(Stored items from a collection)
——————

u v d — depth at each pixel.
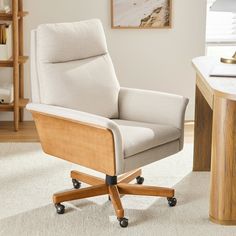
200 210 3.44
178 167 4.20
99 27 3.84
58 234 3.13
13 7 4.83
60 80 3.51
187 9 5.30
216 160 3.22
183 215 3.37
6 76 5.37
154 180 3.93
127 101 3.80
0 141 4.80
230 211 3.24
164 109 3.63
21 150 4.57
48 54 3.51
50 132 3.43
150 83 5.43
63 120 3.31
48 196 3.66
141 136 3.31
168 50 5.38
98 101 3.67
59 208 3.38
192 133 5.09
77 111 3.24
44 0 5.24
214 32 5.52
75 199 3.41
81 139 3.26
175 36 5.35
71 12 5.27
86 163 3.29
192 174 4.05
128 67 5.39
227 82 3.23
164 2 5.27
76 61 3.68
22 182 3.89
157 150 3.41
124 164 3.18
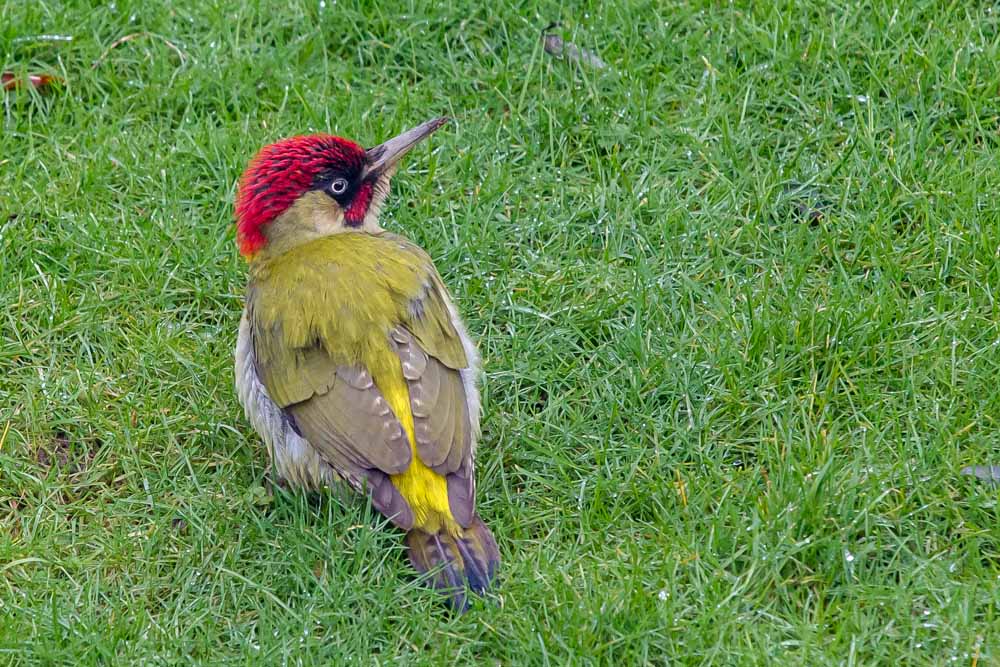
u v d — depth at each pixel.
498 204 13.81
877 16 14.71
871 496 10.92
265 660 10.16
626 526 11.18
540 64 14.70
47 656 10.22
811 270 13.08
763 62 14.80
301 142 11.87
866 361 12.16
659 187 13.83
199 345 12.80
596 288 13.05
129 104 14.89
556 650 10.19
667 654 10.15
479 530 10.63
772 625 10.24
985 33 14.75
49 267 13.41
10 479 11.77
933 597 10.34
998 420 11.58
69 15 15.36
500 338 12.73
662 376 12.17
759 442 11.68
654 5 15.28
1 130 14.48
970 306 12.41
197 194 14.07
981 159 13.61
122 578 11.03
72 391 12.45
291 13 15.52
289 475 11.34
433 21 15.35
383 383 10.70
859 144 13.87
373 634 10.41
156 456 12.00
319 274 11.22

——————

» **Exercise goal**: The stretch to restate runs from the line above containing "77 111 3.24" through the line containing "69 15 15.36". Copy it word for word, ends included, without pictures.

» **Answer area**:
77 111 3.24
44 0 5.24
214 32 5.52
75 199 3.41
81 139 3.26
175 36 5.35
71 12 5.27
86 163 3.29
192 174 4.05
128 67 5.39
227 82 3.23
164 2 5.27
76 61 3.68
22 182 3.89
157 150 3.41
124 164 3.18
u v d — depth at each pixel.
498 204 13.81
877 16 14.71
871 496 10.92
265 660 10.16
626 526 11.18
540 64 14.70
47 656 10.22
811 270 13.08
763 62 14.80
301 142 11.87
866 361 12.16
659 187 13.83
199 345 12.80
596 288 13.05
129 104 14.89
556 650 10.19
667 654 10.15
479 530 10.63
772 625 10.24
985 33 14.75
49 267 13.41
10 479 11.77
933 597 10.34
998 420 11.58
69 15 15.36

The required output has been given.